■ Brief A
Write out the portion of the passage on climate change impacts in Ireland that begins at the words "It found that" and stops after the words "and mitigation efforts.", copying it word for word.

***** Text passage

Frank McDonald Irish Times

Ireland is likely to face more extreme weather events such as the recent flooding and storm surges, increased water restrictions and shortages of animal fodder and even food due to drought as the impacts of global warming become more severe.


That's what some of our experts have deduced from the latest report by the UN's Intergovernmental Panel on Climate Change (IPCC), released last Monday, which said that the impacts of global warming were already being felt "on all continents and across the oceans".


It found that the "observed impacts" were substantial and widespread, that some future risks would have "large or irreversible" consequences for different sectors and regions, and that a risk-management approach to these threats should support adaptation and mitigation efforts.


Without adaptation measures such as flood defences and early warning systems to prepare for disasters, the impacts of climate change are likely to be felt more strongly in future - particularly if no brakes are applied to year-on-year record greenhouse gas emissions.


Any plus in terms of warmer summers throughout western Europe would be offset by losses due to "extreme precipitation", flooding in river basins and on coasts, sea level rise, drought-related water shortages and "extreme heat events affecting crop production".

**********
***** Exercise materials

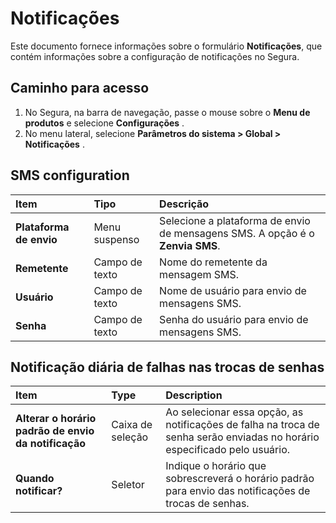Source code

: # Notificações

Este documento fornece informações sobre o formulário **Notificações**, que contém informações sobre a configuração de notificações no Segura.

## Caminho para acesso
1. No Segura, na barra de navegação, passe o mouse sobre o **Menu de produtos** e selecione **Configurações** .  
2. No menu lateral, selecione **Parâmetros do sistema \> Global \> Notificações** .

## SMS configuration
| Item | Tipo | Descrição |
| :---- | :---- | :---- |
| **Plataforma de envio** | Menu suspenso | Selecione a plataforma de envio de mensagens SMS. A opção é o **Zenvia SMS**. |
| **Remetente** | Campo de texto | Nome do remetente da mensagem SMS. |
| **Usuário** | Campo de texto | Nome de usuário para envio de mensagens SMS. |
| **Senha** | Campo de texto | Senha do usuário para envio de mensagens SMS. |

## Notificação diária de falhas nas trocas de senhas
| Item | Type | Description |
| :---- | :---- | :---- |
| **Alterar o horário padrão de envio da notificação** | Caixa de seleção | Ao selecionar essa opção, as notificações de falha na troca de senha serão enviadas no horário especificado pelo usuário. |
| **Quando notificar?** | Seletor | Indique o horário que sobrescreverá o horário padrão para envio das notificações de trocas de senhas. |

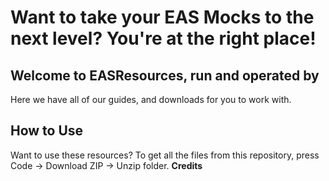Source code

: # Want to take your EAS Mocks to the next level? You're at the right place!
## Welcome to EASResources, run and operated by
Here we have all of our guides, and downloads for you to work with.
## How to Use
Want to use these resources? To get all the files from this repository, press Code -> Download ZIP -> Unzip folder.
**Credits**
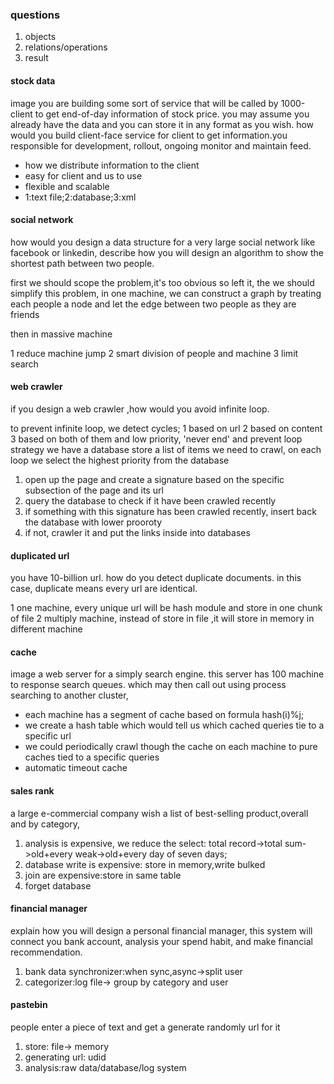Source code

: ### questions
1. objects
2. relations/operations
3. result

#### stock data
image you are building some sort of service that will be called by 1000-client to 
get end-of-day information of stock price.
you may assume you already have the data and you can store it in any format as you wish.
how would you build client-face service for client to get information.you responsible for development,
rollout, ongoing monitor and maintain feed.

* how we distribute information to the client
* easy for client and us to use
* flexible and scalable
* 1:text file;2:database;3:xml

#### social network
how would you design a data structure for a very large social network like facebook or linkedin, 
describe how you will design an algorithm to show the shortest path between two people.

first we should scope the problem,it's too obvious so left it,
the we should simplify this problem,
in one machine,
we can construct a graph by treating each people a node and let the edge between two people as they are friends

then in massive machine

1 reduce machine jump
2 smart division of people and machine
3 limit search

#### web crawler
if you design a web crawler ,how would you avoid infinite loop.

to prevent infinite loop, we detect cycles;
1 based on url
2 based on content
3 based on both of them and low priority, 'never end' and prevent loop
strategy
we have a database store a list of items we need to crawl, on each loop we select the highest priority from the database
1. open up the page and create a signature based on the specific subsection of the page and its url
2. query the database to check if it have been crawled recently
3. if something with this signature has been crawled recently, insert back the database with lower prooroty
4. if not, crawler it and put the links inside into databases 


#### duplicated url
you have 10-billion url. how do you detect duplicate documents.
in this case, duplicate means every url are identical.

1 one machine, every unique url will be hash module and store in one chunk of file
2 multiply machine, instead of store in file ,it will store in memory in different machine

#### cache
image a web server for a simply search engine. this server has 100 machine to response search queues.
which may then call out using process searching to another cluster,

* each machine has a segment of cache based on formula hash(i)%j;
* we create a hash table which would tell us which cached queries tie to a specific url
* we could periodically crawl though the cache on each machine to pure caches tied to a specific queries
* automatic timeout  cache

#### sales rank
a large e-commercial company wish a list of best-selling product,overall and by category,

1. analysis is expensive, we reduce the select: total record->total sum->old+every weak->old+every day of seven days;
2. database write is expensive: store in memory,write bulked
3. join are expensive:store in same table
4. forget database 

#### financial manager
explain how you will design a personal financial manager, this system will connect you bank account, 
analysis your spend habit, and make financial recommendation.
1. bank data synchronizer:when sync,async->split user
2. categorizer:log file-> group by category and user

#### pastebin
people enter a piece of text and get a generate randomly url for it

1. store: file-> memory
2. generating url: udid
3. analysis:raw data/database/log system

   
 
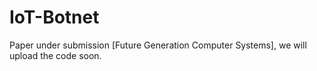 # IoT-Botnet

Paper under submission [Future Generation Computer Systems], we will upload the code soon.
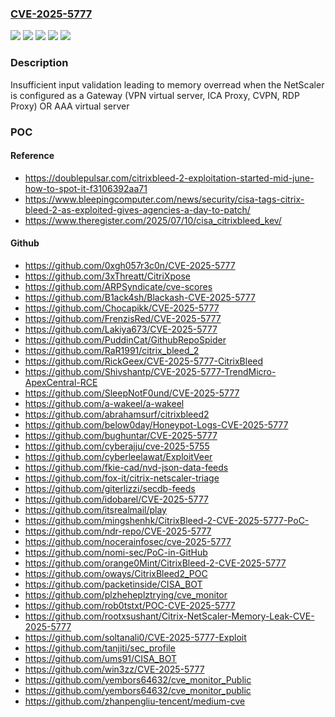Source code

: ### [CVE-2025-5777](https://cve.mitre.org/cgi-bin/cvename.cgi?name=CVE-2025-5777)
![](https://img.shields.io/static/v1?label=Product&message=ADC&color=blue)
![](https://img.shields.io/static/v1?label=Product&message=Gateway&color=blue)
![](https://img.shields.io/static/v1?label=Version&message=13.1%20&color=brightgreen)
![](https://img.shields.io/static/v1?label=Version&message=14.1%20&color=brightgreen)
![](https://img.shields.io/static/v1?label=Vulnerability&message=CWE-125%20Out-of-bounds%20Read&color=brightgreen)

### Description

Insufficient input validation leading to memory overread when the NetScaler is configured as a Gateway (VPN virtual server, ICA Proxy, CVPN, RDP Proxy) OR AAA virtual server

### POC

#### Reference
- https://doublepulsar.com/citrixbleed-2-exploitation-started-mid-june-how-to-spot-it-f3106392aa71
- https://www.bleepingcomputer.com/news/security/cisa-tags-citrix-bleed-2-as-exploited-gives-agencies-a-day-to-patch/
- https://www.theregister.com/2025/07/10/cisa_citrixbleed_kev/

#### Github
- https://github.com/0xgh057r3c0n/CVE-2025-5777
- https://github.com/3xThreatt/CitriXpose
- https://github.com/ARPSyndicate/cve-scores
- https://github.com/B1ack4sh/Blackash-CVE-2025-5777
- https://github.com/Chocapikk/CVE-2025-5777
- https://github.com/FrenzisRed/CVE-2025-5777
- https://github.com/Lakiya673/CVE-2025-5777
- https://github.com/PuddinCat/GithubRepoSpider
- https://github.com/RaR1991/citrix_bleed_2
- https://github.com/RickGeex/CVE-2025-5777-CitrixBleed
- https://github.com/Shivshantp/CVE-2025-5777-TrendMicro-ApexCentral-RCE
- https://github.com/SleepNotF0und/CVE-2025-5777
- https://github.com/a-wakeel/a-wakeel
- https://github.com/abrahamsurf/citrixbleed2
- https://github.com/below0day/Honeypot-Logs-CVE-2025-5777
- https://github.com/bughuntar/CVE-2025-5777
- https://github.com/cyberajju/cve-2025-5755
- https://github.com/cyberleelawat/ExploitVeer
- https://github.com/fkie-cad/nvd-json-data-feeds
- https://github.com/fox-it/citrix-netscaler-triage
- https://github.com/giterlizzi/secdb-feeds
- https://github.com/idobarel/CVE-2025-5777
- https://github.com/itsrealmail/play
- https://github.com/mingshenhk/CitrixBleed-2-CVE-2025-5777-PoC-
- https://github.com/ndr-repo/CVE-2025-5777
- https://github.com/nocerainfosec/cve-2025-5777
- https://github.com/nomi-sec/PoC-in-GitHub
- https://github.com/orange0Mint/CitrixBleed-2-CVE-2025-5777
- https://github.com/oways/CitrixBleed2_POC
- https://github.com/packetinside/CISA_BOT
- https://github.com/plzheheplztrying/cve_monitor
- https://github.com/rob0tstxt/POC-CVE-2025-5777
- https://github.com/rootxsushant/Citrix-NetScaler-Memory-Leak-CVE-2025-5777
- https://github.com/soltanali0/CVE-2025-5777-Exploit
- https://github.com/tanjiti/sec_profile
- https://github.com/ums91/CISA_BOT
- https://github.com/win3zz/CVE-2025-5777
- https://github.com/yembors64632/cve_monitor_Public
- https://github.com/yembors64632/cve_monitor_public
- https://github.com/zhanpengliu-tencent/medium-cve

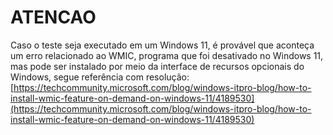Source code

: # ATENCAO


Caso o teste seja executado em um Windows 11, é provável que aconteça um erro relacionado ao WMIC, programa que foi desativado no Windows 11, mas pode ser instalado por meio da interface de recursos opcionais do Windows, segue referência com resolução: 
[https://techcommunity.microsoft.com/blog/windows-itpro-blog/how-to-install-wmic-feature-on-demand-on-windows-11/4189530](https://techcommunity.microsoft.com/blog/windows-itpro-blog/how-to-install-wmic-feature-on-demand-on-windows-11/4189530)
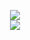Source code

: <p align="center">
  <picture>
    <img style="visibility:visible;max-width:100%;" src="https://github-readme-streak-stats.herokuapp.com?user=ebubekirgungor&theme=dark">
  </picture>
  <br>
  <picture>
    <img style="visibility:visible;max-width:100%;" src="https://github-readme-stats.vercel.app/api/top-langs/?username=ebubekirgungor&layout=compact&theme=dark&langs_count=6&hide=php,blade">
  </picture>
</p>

**********
***** Exercise materials

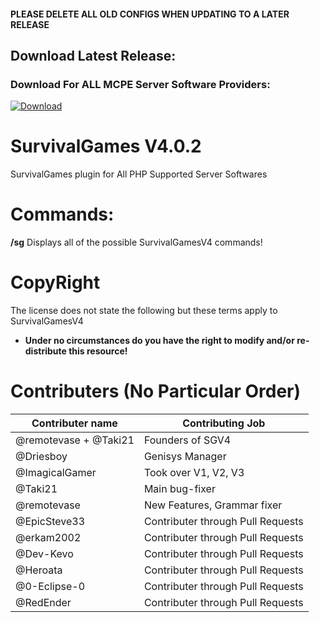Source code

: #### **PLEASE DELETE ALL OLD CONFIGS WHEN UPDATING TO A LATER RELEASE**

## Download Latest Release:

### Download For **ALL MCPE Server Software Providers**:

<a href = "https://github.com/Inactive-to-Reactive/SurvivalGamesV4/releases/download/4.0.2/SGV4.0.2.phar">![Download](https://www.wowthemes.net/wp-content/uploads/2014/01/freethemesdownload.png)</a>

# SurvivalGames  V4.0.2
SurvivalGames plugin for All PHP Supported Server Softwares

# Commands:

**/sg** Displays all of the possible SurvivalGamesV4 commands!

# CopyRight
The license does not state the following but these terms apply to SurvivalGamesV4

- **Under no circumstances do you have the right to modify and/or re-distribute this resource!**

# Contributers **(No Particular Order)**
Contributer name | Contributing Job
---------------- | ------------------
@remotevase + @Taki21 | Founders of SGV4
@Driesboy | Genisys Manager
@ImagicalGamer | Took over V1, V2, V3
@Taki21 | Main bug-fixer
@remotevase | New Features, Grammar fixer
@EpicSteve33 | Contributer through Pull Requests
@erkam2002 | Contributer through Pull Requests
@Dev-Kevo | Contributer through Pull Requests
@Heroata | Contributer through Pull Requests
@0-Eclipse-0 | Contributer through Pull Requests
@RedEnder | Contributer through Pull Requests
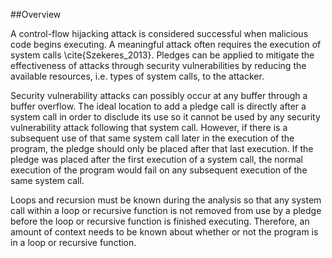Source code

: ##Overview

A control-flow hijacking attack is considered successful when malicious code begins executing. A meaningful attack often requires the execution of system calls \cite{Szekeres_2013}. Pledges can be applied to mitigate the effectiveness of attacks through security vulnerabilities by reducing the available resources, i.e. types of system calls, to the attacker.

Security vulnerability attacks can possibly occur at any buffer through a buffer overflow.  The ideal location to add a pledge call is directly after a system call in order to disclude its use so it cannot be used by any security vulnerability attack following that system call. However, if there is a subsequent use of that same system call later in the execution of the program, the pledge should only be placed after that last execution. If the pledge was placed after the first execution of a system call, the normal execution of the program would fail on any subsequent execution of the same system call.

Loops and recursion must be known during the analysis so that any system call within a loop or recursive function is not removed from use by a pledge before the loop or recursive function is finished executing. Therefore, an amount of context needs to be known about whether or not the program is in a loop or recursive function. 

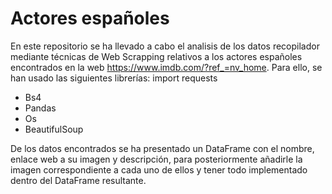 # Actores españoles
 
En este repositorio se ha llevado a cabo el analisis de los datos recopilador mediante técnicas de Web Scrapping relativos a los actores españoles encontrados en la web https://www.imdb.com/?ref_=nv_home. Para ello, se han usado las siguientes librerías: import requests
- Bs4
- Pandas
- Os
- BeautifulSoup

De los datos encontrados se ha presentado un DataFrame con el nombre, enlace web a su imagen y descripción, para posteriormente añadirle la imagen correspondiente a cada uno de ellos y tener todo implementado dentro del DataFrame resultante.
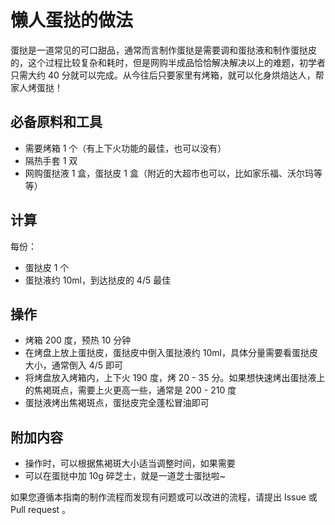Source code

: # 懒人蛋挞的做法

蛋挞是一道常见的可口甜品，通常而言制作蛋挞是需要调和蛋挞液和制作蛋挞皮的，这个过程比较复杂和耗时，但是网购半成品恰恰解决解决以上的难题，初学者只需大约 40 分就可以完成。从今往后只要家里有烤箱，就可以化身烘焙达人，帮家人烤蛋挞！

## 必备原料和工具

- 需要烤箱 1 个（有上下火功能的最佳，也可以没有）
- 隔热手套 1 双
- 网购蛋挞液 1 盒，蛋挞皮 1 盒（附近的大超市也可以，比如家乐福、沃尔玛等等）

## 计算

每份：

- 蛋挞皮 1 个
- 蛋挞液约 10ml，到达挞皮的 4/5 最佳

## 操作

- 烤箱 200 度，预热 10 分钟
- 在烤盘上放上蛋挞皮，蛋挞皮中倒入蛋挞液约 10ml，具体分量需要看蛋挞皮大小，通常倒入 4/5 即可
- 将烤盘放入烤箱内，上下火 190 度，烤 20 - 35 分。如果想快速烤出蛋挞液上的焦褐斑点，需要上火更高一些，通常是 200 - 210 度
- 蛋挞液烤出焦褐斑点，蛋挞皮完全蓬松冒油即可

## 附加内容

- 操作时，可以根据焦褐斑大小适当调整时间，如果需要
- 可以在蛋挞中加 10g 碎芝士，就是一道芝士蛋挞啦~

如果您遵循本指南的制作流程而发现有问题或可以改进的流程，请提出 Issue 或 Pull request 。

**********
***** Exercise materials

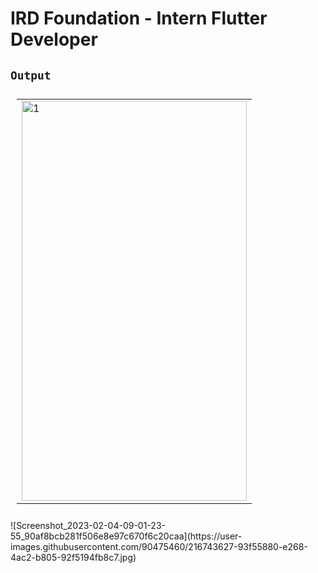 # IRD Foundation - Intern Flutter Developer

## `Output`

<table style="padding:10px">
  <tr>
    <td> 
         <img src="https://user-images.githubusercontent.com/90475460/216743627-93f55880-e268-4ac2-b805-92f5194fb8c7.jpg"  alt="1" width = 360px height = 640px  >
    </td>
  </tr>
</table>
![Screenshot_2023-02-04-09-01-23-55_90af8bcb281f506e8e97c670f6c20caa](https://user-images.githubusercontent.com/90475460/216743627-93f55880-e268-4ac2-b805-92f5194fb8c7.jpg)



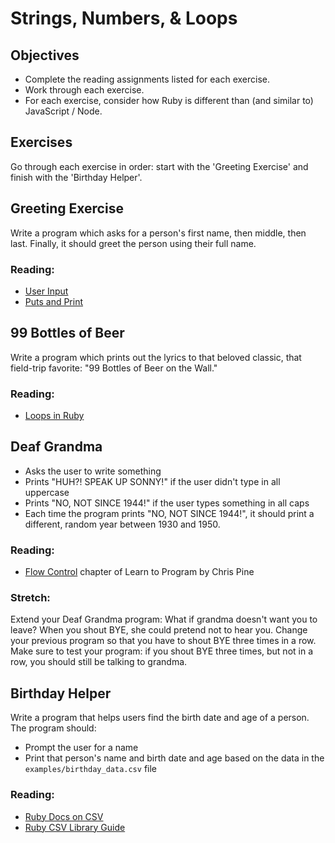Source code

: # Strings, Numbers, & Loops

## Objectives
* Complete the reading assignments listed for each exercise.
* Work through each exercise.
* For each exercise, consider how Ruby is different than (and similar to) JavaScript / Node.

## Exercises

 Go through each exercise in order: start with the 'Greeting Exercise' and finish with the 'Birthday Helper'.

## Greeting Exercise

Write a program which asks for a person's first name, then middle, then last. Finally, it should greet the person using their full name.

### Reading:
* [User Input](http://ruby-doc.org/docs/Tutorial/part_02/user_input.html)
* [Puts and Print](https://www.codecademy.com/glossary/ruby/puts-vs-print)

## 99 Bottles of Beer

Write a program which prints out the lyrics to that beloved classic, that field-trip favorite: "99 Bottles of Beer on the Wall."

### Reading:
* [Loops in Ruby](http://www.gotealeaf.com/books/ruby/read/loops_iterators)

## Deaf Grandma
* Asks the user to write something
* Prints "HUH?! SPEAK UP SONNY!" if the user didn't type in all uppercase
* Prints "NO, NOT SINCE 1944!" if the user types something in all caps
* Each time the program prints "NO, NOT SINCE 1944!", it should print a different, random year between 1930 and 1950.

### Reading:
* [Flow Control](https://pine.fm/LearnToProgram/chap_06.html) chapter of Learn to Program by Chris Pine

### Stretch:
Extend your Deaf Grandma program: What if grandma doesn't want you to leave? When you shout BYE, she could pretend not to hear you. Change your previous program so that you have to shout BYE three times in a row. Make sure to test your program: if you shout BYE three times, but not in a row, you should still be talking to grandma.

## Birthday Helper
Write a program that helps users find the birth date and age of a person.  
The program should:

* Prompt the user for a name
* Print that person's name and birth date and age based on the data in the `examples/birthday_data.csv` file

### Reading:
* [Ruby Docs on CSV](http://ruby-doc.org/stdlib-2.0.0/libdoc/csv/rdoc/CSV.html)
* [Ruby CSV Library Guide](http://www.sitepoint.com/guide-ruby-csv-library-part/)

**********

■ Brief B
Put the lines of the records that begin at the line containing "## Notificação diária" and stop after the line containing "pelo usuário. |" into a numbered list, leaving out any blank lines.

■ Written answer A
It found that the "observed impacts" were substantial and widespread, that some future risks would have "large or irreversible" consequences for different sectors and regions, and that a risk-management approach to these threats should support adaptation and mitigation efforts.

■ Written answer B
1. ## Notificação diária de falhas nas trocas de senhas
2. | Item | Type | Description |
3. | :---- | :---- | :---- |
4. | **Alterar o horário padrão de envio da notificação** | Caixa de seleção | Ao selecionar essa opção, as notificações de falha na troca de senha serão enviadas no horário especificado pelo usuário. |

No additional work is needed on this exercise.